I thought about the time I hired folks from the store for one of my daughter's birthday parties. Each girl got a handful of little silvery and black beads and a coil of wire. They made snaky bracelets.

The store provided work stations and wire cutters and lots and lots of beads.

Here goes another small independent shop with excellent service, I thought.

So many stores have come and gone from this quaint "mall," the first floor of a converted cotton mill--with wooden floors, vast ceilings, and brick walls. The Original Ornament has been a mainstay.

I walked up and down the interior hall, reading shop signs: "20 - 70% off" "40% off." Many of the shops had no customers.

For some reason, I decided to head back by The Original Ornament and take a few photos. I guess I was feeling a bit sentimental.

"Why? The man!" A woman walked by and stopped to read aloud the magic-markered words on the leasing sign, explaining why the place was closing.

"Casey didn't close because of the man" the woman said to me. "She made bad business decisions--doubling the space. She was doing just fine in the smaller space. She owes all her creditors, big time."

I shrugged. Why was this woman railing at me about it? I have no idea who Stacy is. The owner, I guessed.

"Listen hon," she said, "it's all about business decisions--and when you make bad ones, well. I love Stacy. Really, I do. She just owes everybody."

The woman shook her head. "It's all about bad business decisions."
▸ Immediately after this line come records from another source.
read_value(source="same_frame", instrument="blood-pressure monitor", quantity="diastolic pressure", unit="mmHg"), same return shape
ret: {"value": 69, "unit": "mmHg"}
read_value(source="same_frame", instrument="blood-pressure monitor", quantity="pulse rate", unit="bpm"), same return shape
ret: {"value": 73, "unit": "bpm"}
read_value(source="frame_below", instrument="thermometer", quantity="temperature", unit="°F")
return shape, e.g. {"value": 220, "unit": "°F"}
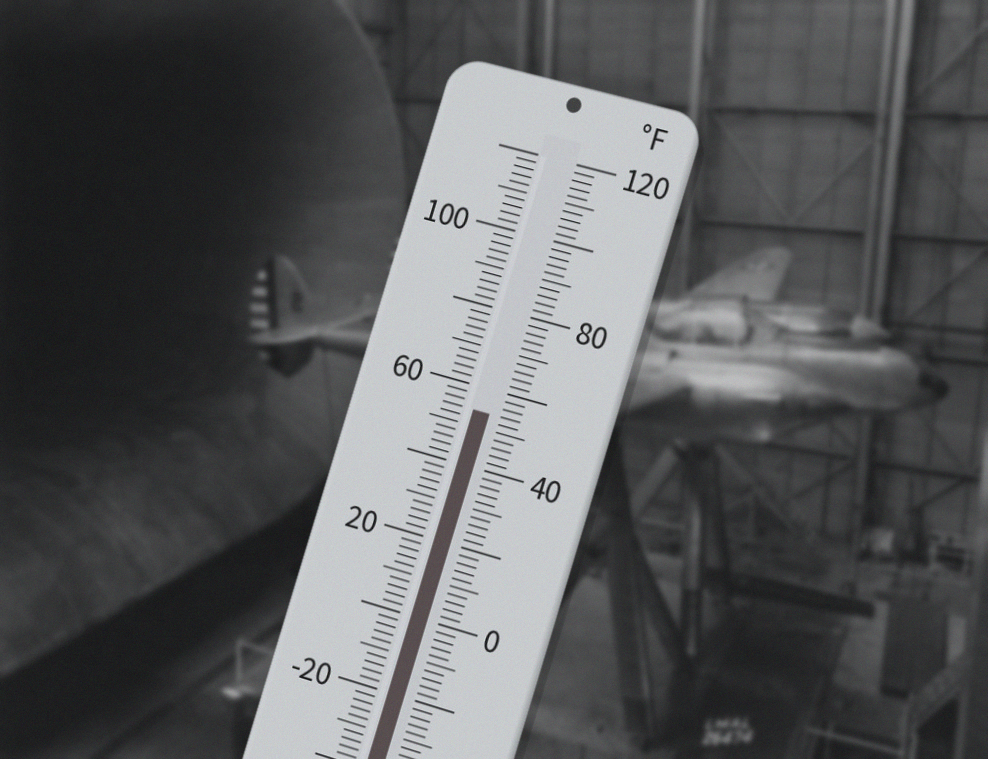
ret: {"value": 54, "unit": "°F"}
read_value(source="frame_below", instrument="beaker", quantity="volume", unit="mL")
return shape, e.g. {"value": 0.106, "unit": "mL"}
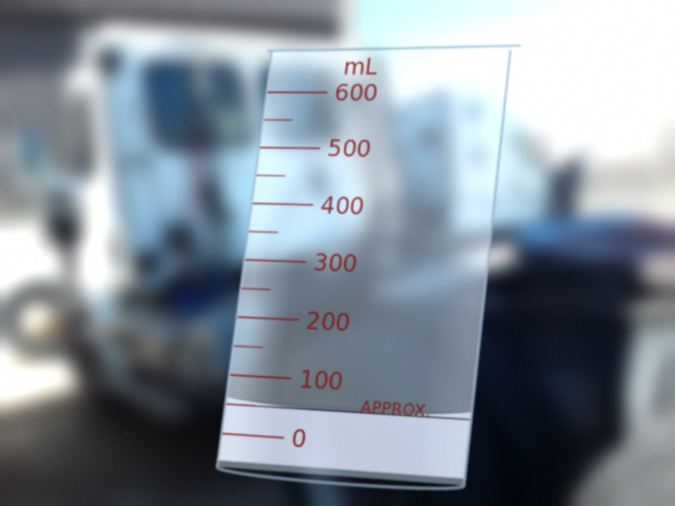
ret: {"value": 50, "unit": "mL"}
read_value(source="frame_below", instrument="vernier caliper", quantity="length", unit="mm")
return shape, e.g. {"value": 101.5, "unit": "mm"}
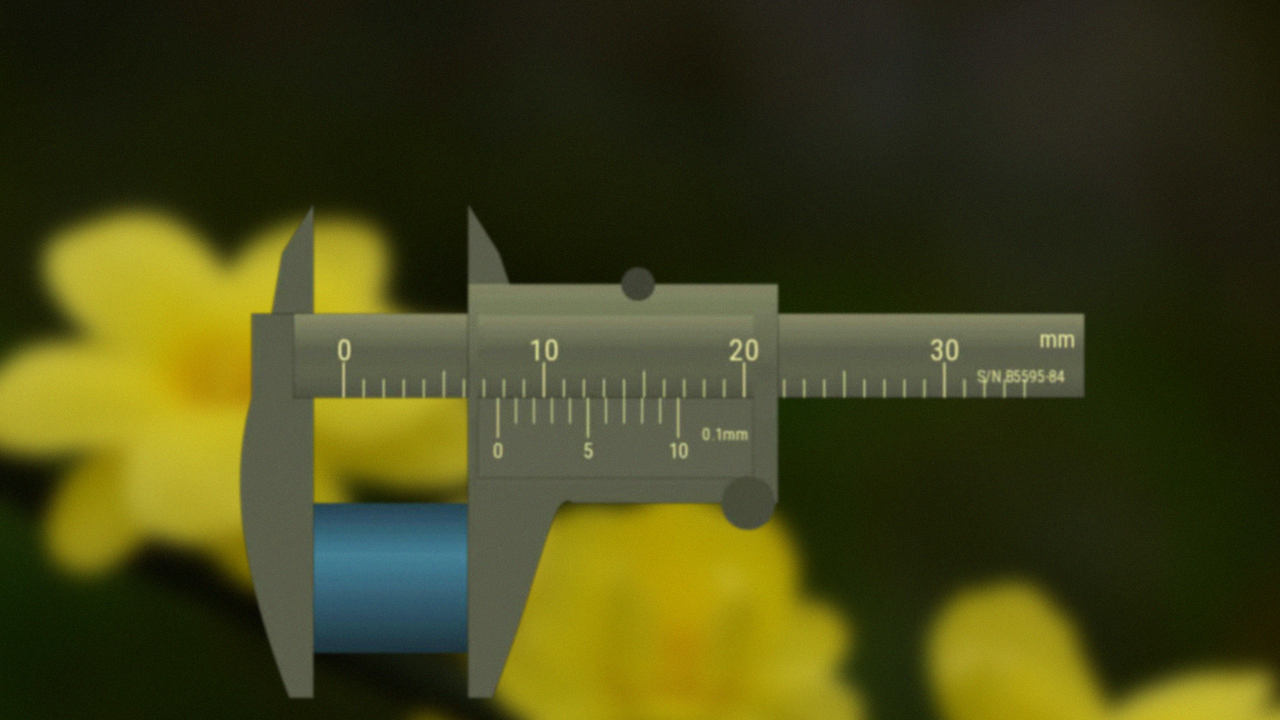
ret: {"value": 7.7, "unit": "mm"}
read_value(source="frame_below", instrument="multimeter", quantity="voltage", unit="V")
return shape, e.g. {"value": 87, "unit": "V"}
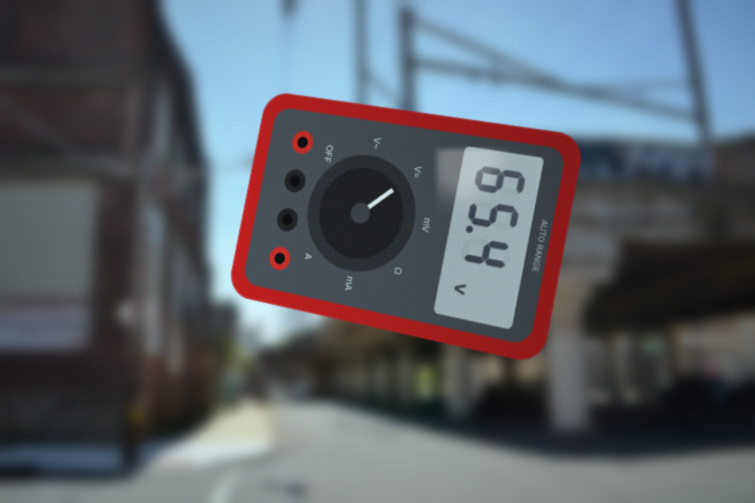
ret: {"value": 65.4, "unit": "V"}
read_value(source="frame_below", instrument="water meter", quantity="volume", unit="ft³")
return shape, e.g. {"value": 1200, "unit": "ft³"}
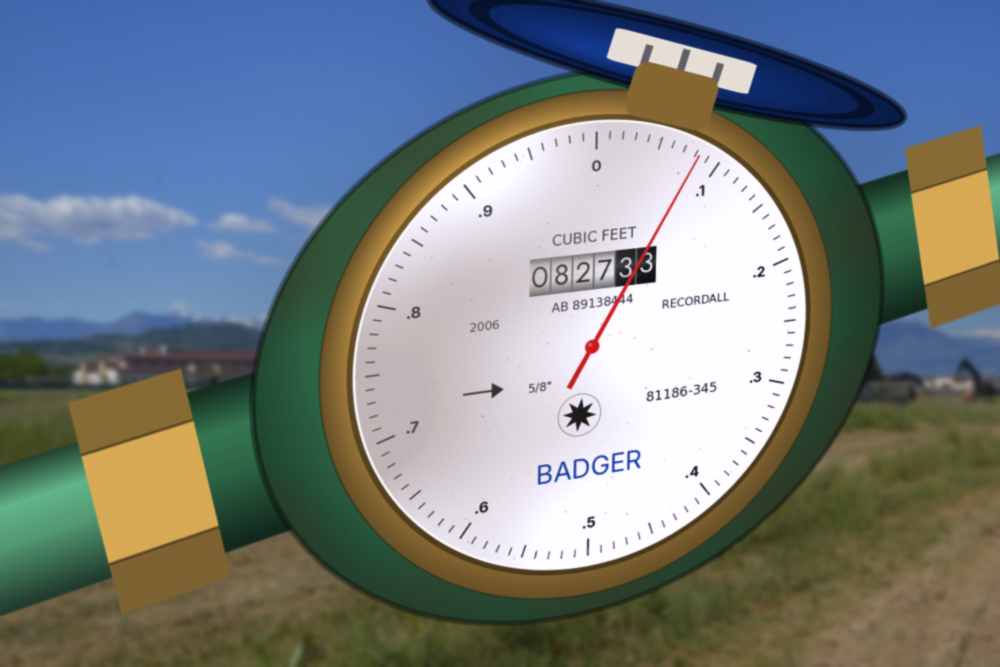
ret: {"value": 82733.08, "unit": "ft³"}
I wanted to say to her: bad business decisions? What about the American auto industry? What about the Walmartization of America? Every one of these stores in this mall is hurting--and probably on the way out. Bad business decisions up and down the aisle? Is that what's happening to all these small shops that offer boutique brands and good service?

I don't think so.


Michele said...

I walked by there yesterday before "the man" was lettered on the sign. I had a similar experience with the folks inside -- a few earring backs, a clasp. But I wondered how they could stay in business. Having run a business in New York City and seeing the size of space I always figured beading was a big business here in Chapel Hill. But now it seems it wasn't big enough.
Anyone who has ever run a business has come close to the edge: owing people money, wondering if she should close, rallying and fending off "the man," realizing that the love affair with our business wasn't enough to keep it going. We loved having a small business, the bead person and I. I don't know her or him but I know it hurts to see that sign on the door and the inventory sitting alone in the shop. Requiem for the bead store.

Carol Henderson said...

Requiem indeed. And that is such a strong image--the inventory sitting alone in the shop. I might write from the point of view of the inventory. "Where is everybody?" the beads are saying.